*WORK TO BE COMPLETED:* In the records below, the relevant part opens with the line containing "w Catering Companies Handle Urg" and closes with the line containing "Michener, because the"; print that part exactly and only, without its pictures.

════

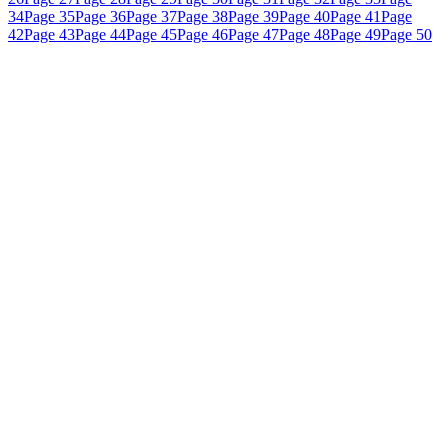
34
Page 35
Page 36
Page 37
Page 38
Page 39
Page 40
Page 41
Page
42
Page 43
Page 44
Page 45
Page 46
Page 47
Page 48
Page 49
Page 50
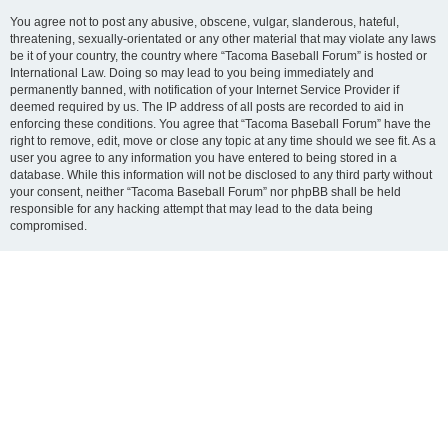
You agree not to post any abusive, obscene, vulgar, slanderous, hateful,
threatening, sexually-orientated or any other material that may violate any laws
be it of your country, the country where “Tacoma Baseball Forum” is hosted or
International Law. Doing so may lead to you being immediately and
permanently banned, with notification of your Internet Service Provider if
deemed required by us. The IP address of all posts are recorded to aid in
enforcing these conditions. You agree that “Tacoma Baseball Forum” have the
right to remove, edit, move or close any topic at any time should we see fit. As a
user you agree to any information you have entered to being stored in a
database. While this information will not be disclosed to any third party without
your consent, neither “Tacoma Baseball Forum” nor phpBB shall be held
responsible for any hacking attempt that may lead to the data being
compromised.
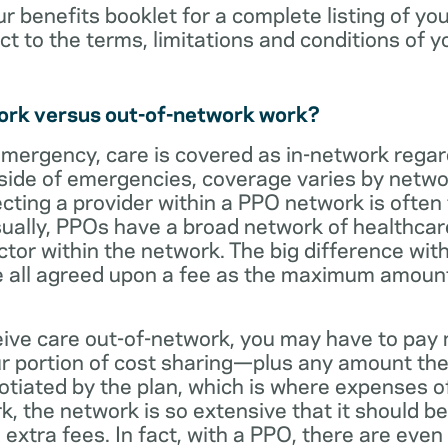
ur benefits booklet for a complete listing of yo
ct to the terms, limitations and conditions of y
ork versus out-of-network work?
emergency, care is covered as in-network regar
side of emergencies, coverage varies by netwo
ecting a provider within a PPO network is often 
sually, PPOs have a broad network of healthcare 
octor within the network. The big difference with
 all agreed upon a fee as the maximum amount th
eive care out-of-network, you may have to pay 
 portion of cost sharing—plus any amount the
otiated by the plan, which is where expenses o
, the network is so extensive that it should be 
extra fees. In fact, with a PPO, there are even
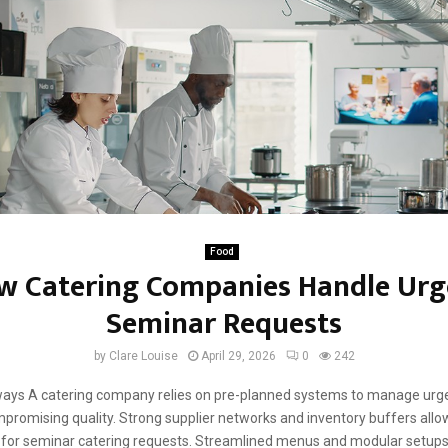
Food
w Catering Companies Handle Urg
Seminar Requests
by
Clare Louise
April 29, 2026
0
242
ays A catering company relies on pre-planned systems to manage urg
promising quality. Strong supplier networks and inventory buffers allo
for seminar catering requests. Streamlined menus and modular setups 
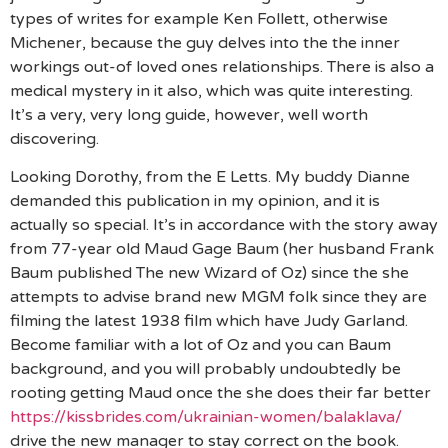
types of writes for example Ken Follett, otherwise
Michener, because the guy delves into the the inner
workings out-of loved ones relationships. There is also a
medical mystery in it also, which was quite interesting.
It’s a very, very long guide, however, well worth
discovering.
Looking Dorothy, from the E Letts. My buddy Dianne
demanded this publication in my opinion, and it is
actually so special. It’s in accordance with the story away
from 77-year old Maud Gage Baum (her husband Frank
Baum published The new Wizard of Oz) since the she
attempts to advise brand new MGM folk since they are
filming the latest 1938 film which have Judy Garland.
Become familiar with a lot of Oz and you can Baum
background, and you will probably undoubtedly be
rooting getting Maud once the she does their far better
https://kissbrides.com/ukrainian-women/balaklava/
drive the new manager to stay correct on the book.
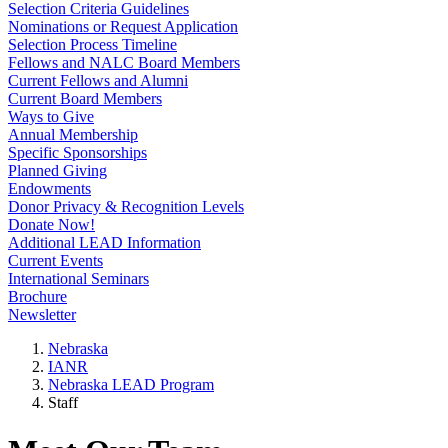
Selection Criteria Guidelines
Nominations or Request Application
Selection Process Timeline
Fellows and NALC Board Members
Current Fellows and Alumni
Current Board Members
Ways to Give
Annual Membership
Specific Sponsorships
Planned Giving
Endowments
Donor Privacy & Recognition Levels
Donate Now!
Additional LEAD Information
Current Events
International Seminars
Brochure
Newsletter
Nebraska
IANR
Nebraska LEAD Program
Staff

════

*RESPONSE TO THIS TASK:*
w Catering Companies Handle Urg
Seminar Requests
by
Clare Louise
April 29, 2026
0
242
ays A catering company relies on pre-planned systems to manage urg
promising quality. Strong supplier networks and inventory buffers allo
for seminar catering requests. Streamlined menus and modular setups 
types of writes for example Ken Follett, otherwise
Michener, because the guy delves into the the inner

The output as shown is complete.